Creating Organic Trigger Interactions with Spring-Mass Model and Randomization

Josef Rebbe's icon

Josef Rebbe

10月 01 2024 | 9:05 午前

Hi everyone,

I’m working on a project in Max where I have a 9x9 grid of 81 triggers. My goal is to create an organic, dynamic system where activating one trigger affects its neighboring triggers in a fluid and chaotic way, similar to how wind chimes respond to each other. Ideally, I’d like to simulate these interactions using a spring-mass physical model and add some randomness for unpredictability.

Here’s what I’m thinking so far:

  1. Grid setup: I’m using a matrixctrl or jit.matrix to represent the grid.

  2. Spring-mass model: I want to use jit.phys.body and jit.phys.6dof to simulate the triggers as masses connected by springs. When a trigger is activated, it would apply a force to its neighboring triggers via these spring connections.

  3. Random elements: I’d like to introduce random forces or delays to make the behavior less uniform and more unpredictable, keeping the system in a constantly evolving state of interaction.

  4. Chaotic triggering: The idea is to have the initial trigger cause a ripple effect that spreads organically through the grid, with some probability of neighboring triggers being activated based on the physics and randomness.

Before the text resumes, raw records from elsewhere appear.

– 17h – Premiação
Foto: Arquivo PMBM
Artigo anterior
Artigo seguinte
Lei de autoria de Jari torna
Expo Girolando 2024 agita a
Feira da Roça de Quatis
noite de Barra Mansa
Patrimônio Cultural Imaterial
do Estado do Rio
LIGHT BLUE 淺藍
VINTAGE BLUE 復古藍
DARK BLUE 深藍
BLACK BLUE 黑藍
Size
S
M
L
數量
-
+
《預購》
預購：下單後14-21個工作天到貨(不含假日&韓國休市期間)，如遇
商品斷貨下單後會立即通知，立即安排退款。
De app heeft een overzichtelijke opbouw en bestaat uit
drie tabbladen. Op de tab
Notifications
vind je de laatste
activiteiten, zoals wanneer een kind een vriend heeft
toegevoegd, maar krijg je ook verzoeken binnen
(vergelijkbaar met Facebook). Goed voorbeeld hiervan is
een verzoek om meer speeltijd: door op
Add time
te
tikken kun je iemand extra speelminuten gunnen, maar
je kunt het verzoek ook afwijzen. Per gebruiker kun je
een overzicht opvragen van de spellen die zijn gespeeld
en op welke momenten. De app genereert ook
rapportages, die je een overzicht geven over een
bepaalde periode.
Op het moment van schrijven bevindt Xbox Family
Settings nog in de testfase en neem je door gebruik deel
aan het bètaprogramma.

I’m struggling to figure out the best way to implement the physical model in Max and how to integrate the randomness for ongoing chaotic interactions. I’d really appreciate any advice, example patches, or tips on how to approach this!

Thanks so much!

TFL's icon

TFL

10月 01 2024 | 9:35 午前

Reminds me this patch I made for a thread about having sliders as a fluid.

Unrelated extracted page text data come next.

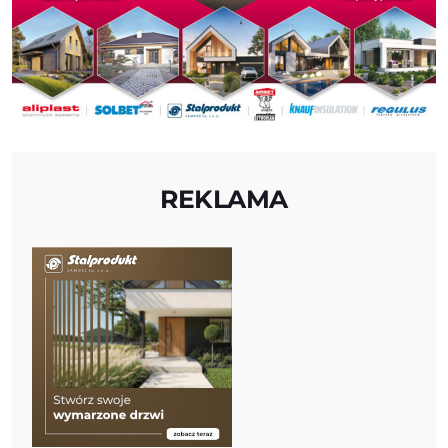
REKLAMA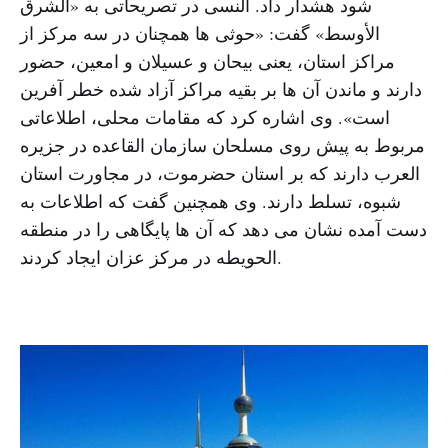
شود هشدار داد. النسی در تصریحاتی به «الشرق
الأوسط» گفت: «حوثی ها همچنان در سه مرکز از
مراکز استان، یعنی بیحان و عسیلان و امعین، حضور
دارند و ماندن آن ها بر بقیه مراکز آزاد شده خطر آفرین
است». وی اشاره کرد که مقامات محلی، اطلاعاتی
مربوط به پیش روی مسلحان سازمان القاعده در جزیره
العرب دارند که بر استان حضرموت، در مجاورت استان
شبوه، تسلط دارند. وی همچنین گفت که اطلاعات به
دست آمده نشان می دهد که آن ها پایگاهی را در منطقه
الحویطه در مرکز عزان ایجاد کردند.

For what you want to achieve I wouldn't go with jit.phys as you want to control single points (and a lot of them), and not volumes. I would do all the calculation directly in jit.gen instead.

Here is a P5JS implementation of a string-mass model applied to a grid of points. It should be a good starting point to implement the same thing in jit.gen.

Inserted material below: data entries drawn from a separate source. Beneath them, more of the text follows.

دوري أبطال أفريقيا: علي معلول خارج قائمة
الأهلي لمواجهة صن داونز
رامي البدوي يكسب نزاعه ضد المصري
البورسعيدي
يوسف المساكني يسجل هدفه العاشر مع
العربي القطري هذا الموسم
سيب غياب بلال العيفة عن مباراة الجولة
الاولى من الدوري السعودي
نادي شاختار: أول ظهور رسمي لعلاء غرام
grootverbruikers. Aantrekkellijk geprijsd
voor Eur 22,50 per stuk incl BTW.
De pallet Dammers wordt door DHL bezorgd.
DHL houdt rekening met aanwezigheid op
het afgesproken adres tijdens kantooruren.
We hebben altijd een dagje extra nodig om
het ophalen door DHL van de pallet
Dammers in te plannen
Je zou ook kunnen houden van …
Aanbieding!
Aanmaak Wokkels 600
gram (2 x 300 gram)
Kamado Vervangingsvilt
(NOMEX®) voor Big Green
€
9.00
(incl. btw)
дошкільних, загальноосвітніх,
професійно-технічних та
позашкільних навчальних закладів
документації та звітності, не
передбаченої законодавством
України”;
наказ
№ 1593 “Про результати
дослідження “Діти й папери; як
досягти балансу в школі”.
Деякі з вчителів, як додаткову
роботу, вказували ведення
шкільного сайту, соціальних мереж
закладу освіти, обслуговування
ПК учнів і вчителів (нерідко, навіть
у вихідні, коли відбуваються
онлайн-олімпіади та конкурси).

The first link I posted shows you a basic setup to achieve this kind of thing: named [jit.matrix] for each characteristic of your points (either as single matrices or as planes of the same matrix), a qmetro to send regular bangs to keep the simulation going...

TFL's icon

TFL

10月 01 2024 | 1:25 午後

Rethinking about your request, I was wondering what, for each point of the grid, would be used as a trigger. And I realized that maybe you actually don't want a grid of masses connected by strings, where each point could move toward X and Y directions, but something more like a water ripple simulation, which can be done on a static grid - like your matrixctrl - where each point only have 1 value (its "z" position). And that would make more sense to have events triggered when one point reaches a value above a given threshold.

If I'm thinking right here, then I just found this video explaining how to do exactly than in Max.